### Goal of the exercise
Carry on the review of A Wrinkle in Time past its final sentence, picking up right after it ends and leaving the data untouched.

[Passage]

Meg Murry, her younger brother Charles Wallace, and their new friend Calvin O’Keefe are taken by an unusual trio to find the Murrys’ father, who has spent the last few years fighting a shadow that is threatening to take over Earth. Charles Wallace is underestimated by those outside the family. He goes by both names and, like Meg, is presumed to be less intelligent than the average person because of his preference for silence. (He was inspired by the author’s two sons, Charles and Wallace, to whom A Wrinkle in Time is also dedicated.)

The strange trio of helpers consists of the improbably named Mrs. Whatsit, Mrs. Who, and Mrs. Which, all of whom may not be female, or any gender at all. They lead the children on a time/space travel adventure that will allow them to use their talents (and faults) to return their father safely. (Their search for "the father" to challenge "the darkness" has caused many to call it a religious allegory. This theory becomes especially viable near the end.)

Despite its status as a Newbery Award–winning "classic" and favorite of children everywhere, A Wrinkle in Time did not impress me, generally speaking. There are many things to like about Madeleine L’Engle’s most famous novel (like the odd method of travel that, at one juncture, requires them to become 2-D). However, these positive attributes could be forgotten while waiting for L’Engle to slowly (and ironically, considering the ease at which her characters travel through time) stretch what is essentially a short-story plot to novel length.

[/Passage]
[Dataset extract]

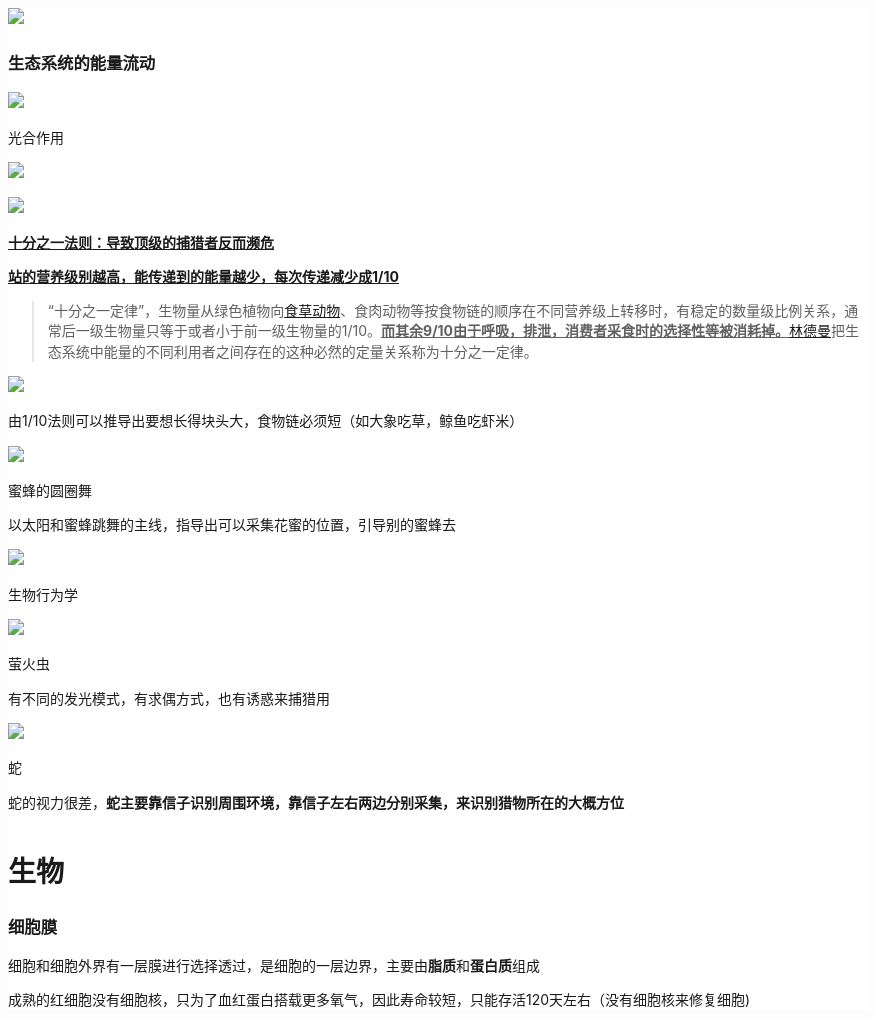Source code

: ![](pic\109.png)

### 生态系统的能量流动

![](pic\110.png)

光合作用

![](pic\111.png)

![](pic\112.png)

<u>**十分之一法则：导致顶级的捕猎者反而濒危**</u>

<u>**站的营养级别越高，能传递到的能量越少，每次传递减少成1/10**</u>

> “十分之一定律”，生物量从绿色植物向[食草动物](https://baike.baidu.com/item/食草动物/10312279?fromModule=lemma_inlink)、食肉动物等按食物链的顺序在不同营养级上转移时，有稳定的数量级比例关系，通常后一级生物量只等于或者小于前一级生物量的1/10。**<u>而其余9/10由于呼吸，排泄，消费者采食时的选择性等被消耗掉。</u>**[林德曼](https://baike.baidu.com/item/林德曼/13581519?fromModule=lemma_inlink)把生态系统中能量的不同利用者之间存在的这种必然的定量关系称为十分之一定律。

![](pic\113.png)

由1/10法则可以推导出要想长得块头大，食物链必须短（如大象吃草，鲸鱼吃虾米）

![](pic\114.png)

蜜蜂的圆圈舞

以太阳和蜜蜂跳舞的主线，指导出可以采集花蜜的位置，引导别的蜜蜂去

![](pic\115.png)

生物行为学

![](pic\116.png)

萤火虫

有不同的发光模式，有求偶方式，也有诱惑来捕猎用

![](pic\117.png)

蛇

蛇的视力很差，**蛇主要靠信子识别周围环境，靠信子左右两边分别采集，来识别猎物所在的大概方位**

# 生物

### 细胞膜

细胞和细胞外界有一层膜进行选择透过，是细胞的一层边界，主要由**脂质**和**蛋白质**组成

成熟的红细胞没有细胞核，只为了血红蛋白搭载更多氧气，因此寿命较短，只能存活120天左右（没有细胞核来修复细胞)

[/Dataset extract]

### Written answer
Another possible reason for my disappointment is that I don’t generally like fantasy novels. I prefer to read about familiar, this-worldly environments, feeling that having to learn another world negates the idea of reading for relaxation. Admittedly, A Wrinkle in Time doesn’t have as much of this as, say, The Lord of the Rings, but there is enough to make a difference.

Nevertheless, despite my dislike for the subject matter and a level of silliness that pervades (one character even speaks in double-consonants -- llikke tthhiss), I could not resist the pull of A Wrinkle in Time. L’Engle, at least, knows how to make characters the reader cares about. Even as I was telling myself I didn’t like the book, I was compelled to know what would happen next. It was as if, like in the book, my mind were under the power of the hypnotic entity referred to as IT.

The character of Sawyer was seen reading A Wrinkle in Time on a recent episode of Lost. What this says about the character, or this mysterious series, is up for debate. What it says to me is that, despite its reputation as mindless entertainment, even television can inspire you to pick up a book.